:: EXERCISE BRIEF ::
In the listing below, locate the line that contains "track_count, mellow gold: 10 -> 6" and the line that contains "track_count, canadian country: 7 -> 4". Restate word for word those two lines and every line between them, and nothing else.

:: MATERIAL FOR THIS EXERCISE ::
____
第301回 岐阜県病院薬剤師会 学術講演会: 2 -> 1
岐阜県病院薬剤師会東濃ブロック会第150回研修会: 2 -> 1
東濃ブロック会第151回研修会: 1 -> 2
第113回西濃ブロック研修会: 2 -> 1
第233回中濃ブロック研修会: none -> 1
____
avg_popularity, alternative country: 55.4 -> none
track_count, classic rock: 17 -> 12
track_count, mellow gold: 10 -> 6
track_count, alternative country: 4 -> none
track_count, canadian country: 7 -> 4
____
:: ANSWER TO THE EXERCISE ::
track_count, mellow gold: 10 -> 6
track_count, alternative country: 4 -> none
track_count, canadian country: 7 -> 4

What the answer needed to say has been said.